The PrintAPI layer hooks Win32 APIs such as OpenPrinter, ClosePrinter, ResetPrinter, EnumPrinters, SetJob, GetJob, WritePrinter, SetPrinter, PTOpenProvider, PTConvertDevModeToPrintTicket and PTCloseProvider. So a call-stack resulting from an application calling say OpenPrinter would look like:
0:000> k
ChildEBP RetAddr
0007e268 6e9d7245 WINSPOOL!OpenPrinterW
0007e294 76ee00a4 vfprint!VfHookOpenPrinterW+0x83
0007e6dc 76ee2285 foo!main+0xe1
So the vfPrint!VfHookOpenPrinterW method will perform the required checks both before and after the call to winspool!OpenPrinterW. Note that the "hooked" functions specified above form a very small subset of the total list of functions hooked by the PrintAPI layer.
The PrintDriver layer hooks the IPrintOemUni, IPrintOemUni2, IPrintOemUni3, IPrintOemPS, IPrintOemPS2, IPrintOemUI, IPrintOemUI2 and IPrintOemPrintTicketProvider interfaces.

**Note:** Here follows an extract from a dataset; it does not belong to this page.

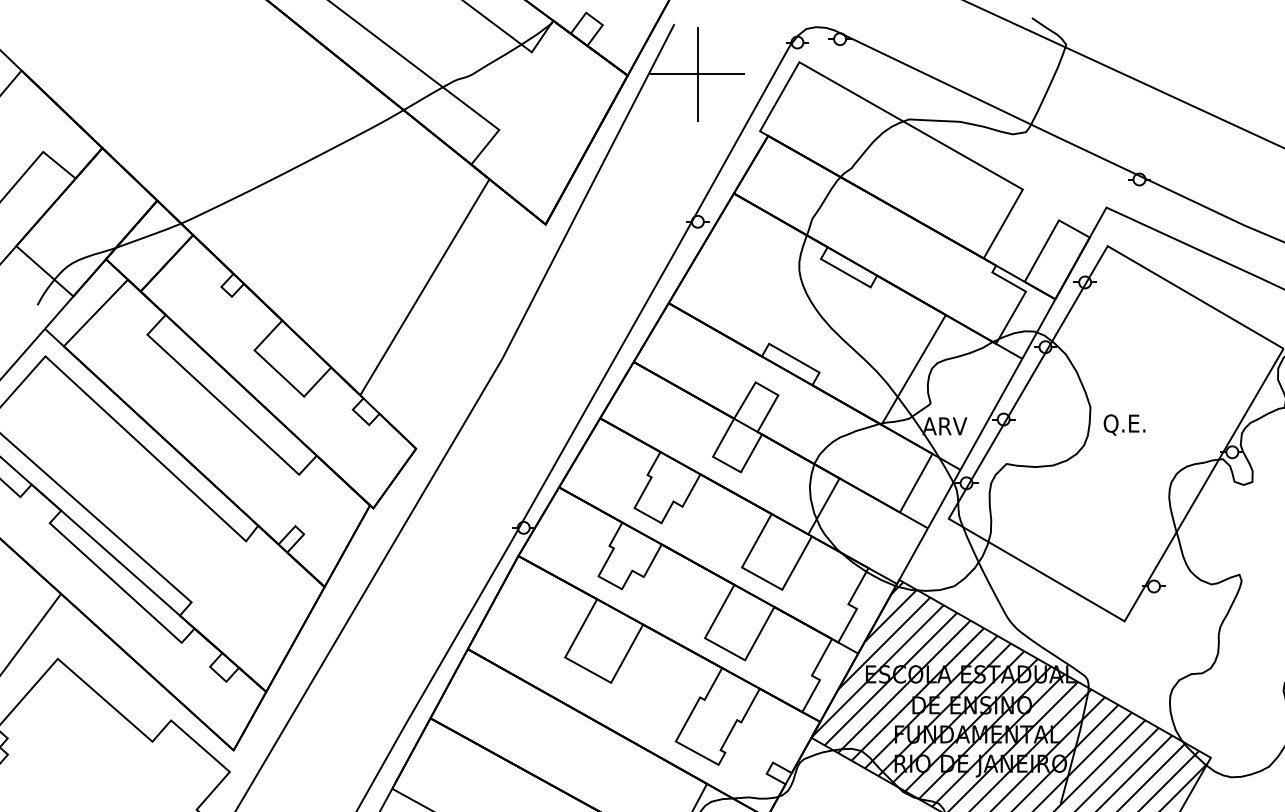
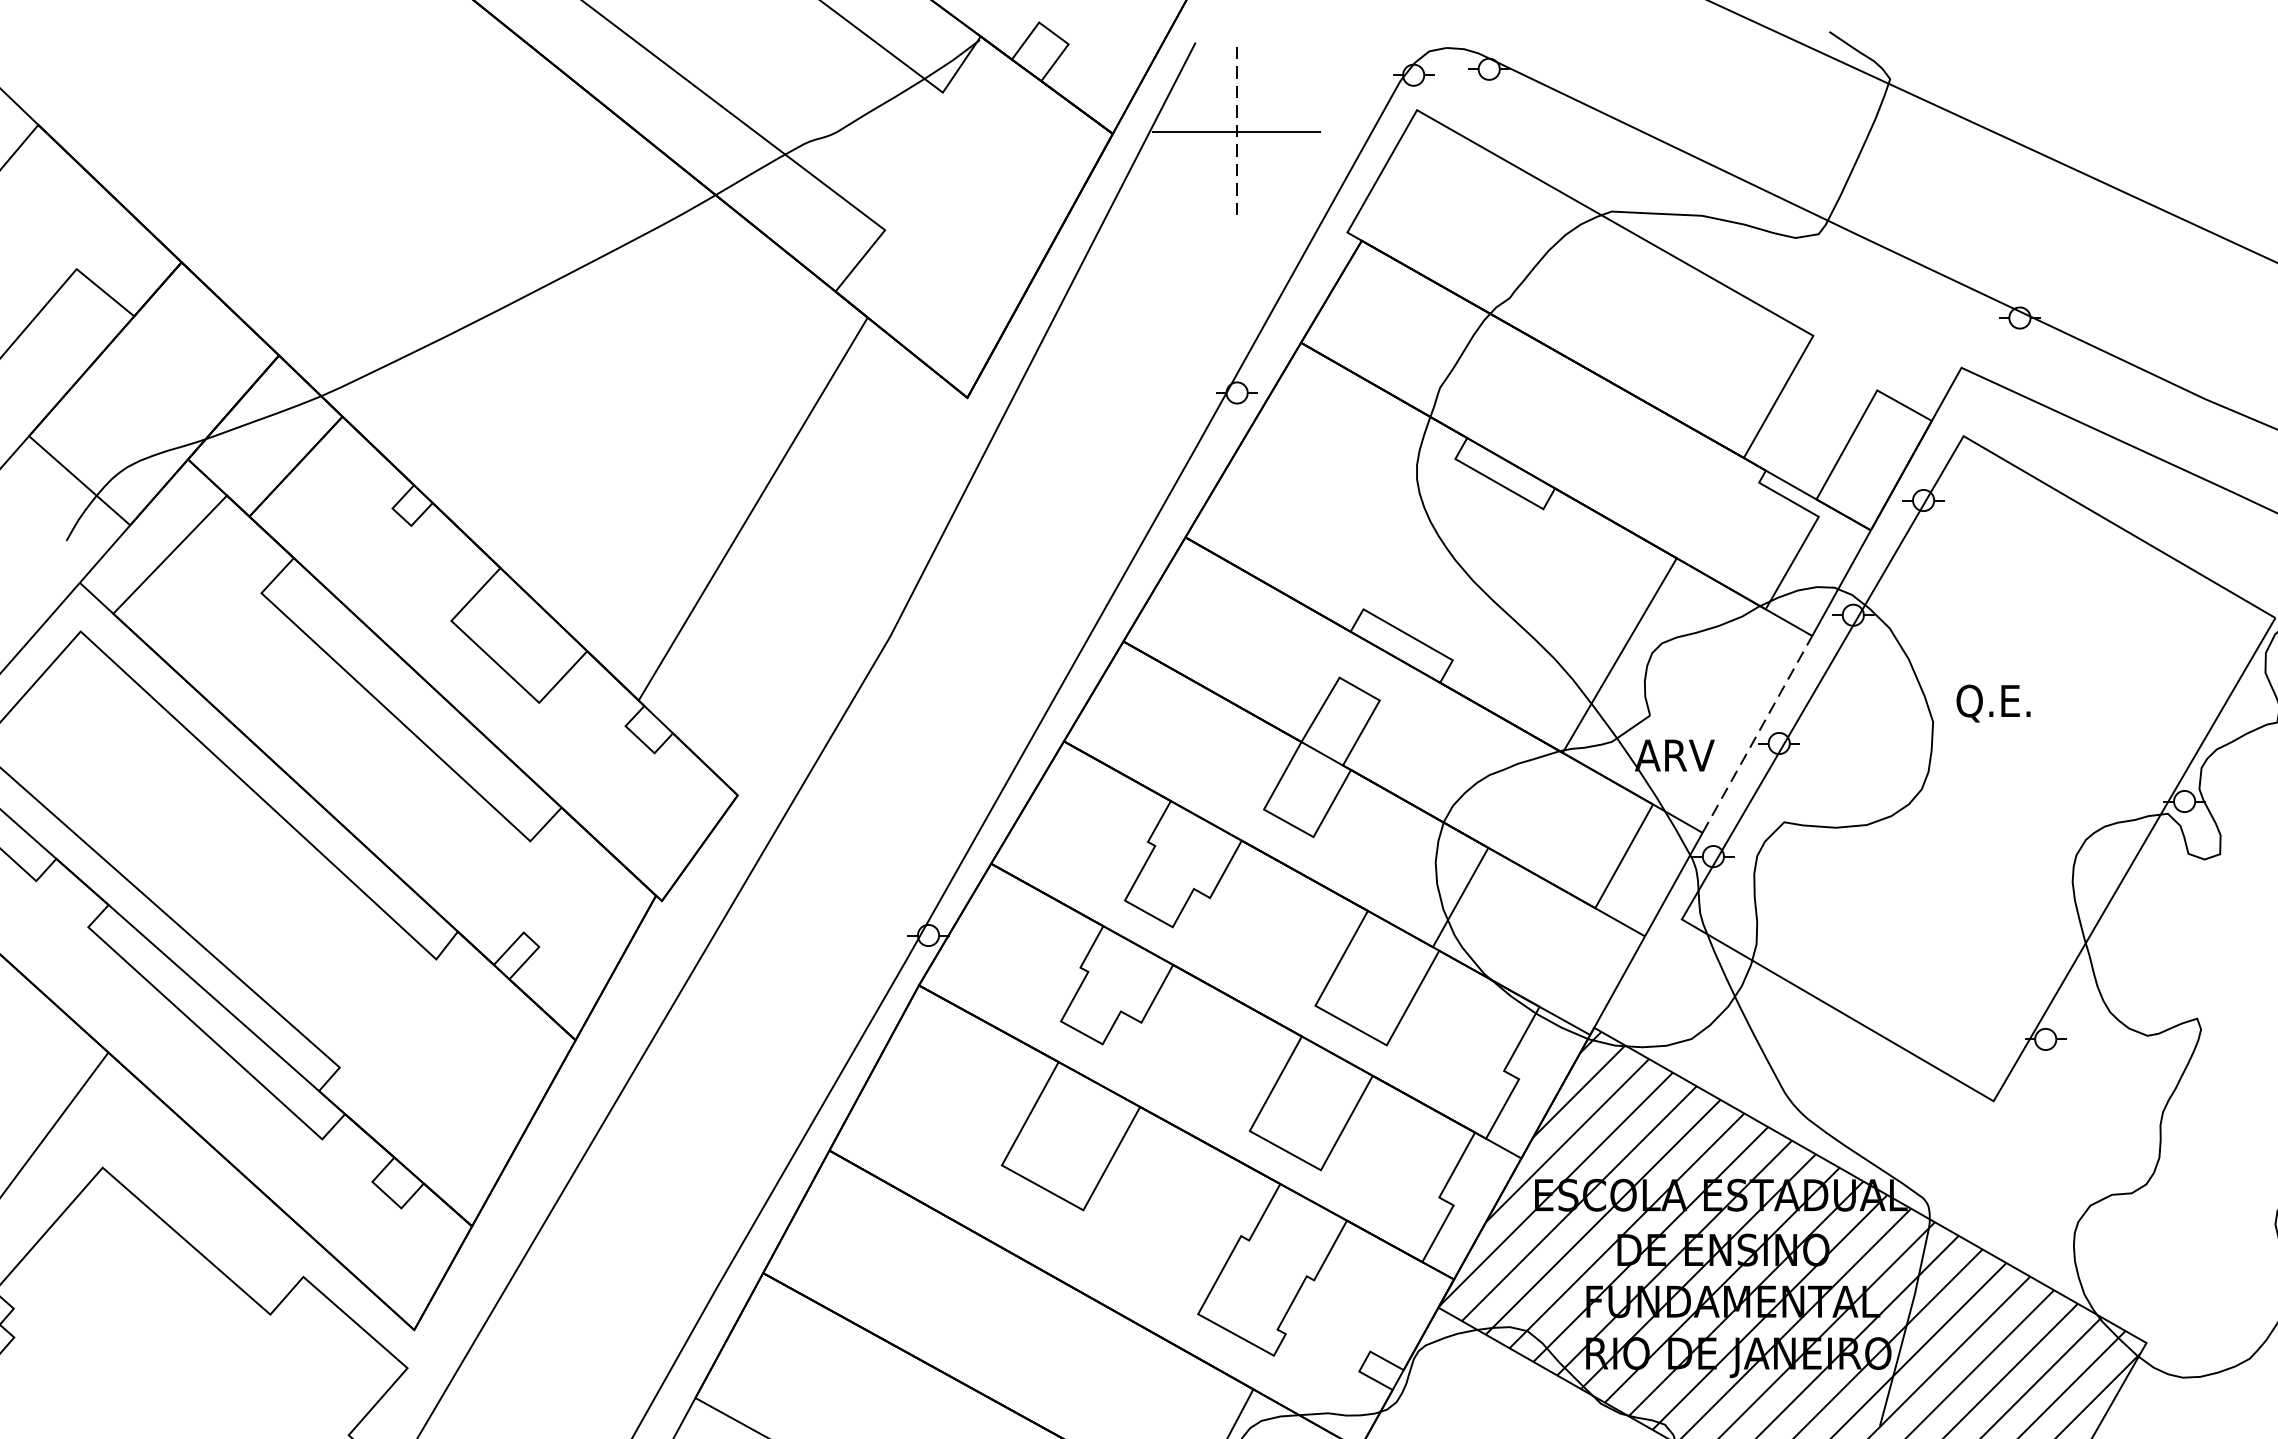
line: (697, 74) -> (1236, 131), solid -> dashed
line: (991, 414) -> (1757, 734), solid -> dashed
text: (1124, 424) -> (1993, 702), moved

It also hooks rendering DDIs such as OEMStartDoc, OEMTextOut and OEMEndDoc. For example, a call to IPrintOemUni2::ImageProcessing would look like:
0:014> k
ChildEBP RetAddr
04e6d9bc 6e9db919 BITMAP!COemUni2::ImageProcessing
04e6d9ec 6c7e36c7 vfprint!CPrintVerifierOemUni2::ImageProcessing+0x45
04e6da20 6c7f928d UNIDRV!HComImageProcessing+0x3c
04e6dc14 76894afa UNIDRV!DrvSendPage+0xfa
Again, the vfPrint!CPrintVerifierOemUni2::ImageProcessing method will perform the required checks both before and after the call to the plug-in's ImageProcessing method.
I hope this post has given you a fairly clear picture of how PrintVerifier works. If not, don't worry. Try giving PrintVerifier a whirl and that might help you understand it better. We also have more posts in the works that will help you get a crystal clear understanding of how you can use PrintVerifier to the fullest possible extent.